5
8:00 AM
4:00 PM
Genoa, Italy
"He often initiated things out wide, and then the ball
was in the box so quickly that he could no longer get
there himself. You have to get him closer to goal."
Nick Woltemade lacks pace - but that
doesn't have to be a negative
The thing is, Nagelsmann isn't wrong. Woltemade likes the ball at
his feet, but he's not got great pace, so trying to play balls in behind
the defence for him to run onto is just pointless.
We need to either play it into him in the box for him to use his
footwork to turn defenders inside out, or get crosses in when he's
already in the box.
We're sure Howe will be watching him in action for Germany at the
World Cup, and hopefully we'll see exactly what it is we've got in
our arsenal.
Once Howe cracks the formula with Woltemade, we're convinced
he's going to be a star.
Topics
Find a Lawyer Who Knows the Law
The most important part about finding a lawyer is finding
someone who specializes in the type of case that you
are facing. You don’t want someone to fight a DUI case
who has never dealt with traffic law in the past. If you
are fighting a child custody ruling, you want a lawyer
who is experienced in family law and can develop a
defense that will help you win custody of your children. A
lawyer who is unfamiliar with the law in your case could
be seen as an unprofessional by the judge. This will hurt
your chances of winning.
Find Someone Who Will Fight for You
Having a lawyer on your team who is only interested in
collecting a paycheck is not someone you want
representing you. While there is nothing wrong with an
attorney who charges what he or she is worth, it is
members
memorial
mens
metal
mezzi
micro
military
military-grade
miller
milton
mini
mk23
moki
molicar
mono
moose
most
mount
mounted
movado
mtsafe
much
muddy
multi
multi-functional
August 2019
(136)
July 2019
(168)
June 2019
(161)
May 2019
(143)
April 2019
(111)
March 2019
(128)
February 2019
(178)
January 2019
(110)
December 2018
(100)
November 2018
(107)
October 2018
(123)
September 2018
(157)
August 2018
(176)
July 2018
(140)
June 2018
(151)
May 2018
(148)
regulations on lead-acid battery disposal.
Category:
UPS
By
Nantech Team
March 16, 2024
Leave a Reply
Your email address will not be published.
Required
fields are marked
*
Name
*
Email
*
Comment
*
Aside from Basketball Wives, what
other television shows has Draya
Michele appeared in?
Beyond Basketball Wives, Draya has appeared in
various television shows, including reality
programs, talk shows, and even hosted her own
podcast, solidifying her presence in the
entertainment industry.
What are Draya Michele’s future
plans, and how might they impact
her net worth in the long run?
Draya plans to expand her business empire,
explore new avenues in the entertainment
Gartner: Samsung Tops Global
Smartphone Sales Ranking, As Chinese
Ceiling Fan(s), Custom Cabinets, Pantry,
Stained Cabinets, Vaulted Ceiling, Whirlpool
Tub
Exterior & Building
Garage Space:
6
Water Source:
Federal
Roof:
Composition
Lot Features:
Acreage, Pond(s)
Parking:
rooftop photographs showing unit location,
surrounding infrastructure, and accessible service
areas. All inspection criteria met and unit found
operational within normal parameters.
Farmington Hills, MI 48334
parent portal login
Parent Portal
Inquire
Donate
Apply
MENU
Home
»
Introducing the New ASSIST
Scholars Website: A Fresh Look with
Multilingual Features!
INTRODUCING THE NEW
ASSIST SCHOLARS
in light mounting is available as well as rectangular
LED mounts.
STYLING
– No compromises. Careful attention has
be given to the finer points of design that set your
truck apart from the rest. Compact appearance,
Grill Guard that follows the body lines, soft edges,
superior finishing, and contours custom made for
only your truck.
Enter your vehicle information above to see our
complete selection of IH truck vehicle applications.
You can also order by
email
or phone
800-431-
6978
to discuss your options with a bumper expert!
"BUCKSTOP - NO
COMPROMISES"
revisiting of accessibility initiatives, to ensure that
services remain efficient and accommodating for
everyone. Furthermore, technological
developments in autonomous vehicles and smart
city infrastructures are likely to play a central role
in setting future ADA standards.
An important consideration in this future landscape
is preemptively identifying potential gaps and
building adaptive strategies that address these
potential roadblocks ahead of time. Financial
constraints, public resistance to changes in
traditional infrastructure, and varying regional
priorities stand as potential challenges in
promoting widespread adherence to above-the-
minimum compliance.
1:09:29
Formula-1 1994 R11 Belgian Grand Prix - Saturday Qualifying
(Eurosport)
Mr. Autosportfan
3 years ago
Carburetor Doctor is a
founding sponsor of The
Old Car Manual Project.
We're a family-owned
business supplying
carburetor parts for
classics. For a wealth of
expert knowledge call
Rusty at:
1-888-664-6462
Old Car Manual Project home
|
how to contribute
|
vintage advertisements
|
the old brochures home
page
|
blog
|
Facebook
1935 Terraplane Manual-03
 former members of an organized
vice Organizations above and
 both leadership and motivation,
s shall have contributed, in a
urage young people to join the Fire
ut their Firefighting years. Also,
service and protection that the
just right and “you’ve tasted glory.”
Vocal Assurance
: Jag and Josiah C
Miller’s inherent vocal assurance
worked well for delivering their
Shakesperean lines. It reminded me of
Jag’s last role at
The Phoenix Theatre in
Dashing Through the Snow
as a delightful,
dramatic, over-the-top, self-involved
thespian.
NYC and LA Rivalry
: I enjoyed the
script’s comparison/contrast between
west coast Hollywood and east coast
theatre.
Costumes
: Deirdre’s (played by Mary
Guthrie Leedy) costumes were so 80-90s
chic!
● ● ● ●
*To-do item*: Set down, unchanged, every line of the items from the very first one through the line that contains "be seen as an".

*Problem solution*:
5
8:00 AM
4:00 PM
Genoa, Italy
"He often initiated things out wide, and then the ball
was in the box so quickly that he could no longer get
there himself. You have to get him closer to goal."
Nick Woltemade lacks pace - but that
doesn't have to be a negative
The thing is, Nagelsmann isn't wrong. Woltemade likes the ball at
his feet, but he's not got great pace, so trying to play balls in behind
the defence for him to run onto is just pointless.
We need to either play it into him in the box for him to use his
footwork to turn defenders inside out, or get crosses in when he's
already in the box.
We're sure Howe will be watching him in action for Germany at the
World Cup, and hopefully we'll see exactly what it is we've got in
our arsenal.
Once Howe cracks the formula with Woltemade, we're convinced
he's going to be a star.
Topics
Find a Lawyer Who Knows the Law
The most important part about finding a lawyer is finding
someone who specializes in the type of case that you
are facing. You don’t want someone to fight a DUI case
who has never dealt with traffic law in the past. If you
are fighting a child custody ruling, you want a lawyer
who is experienced in family law and can develop a
defense that will help you win custody of your children. A
lawyer who is unfamiliar with the law in your case could
be seen as an unprofessional by the judge. This will hurt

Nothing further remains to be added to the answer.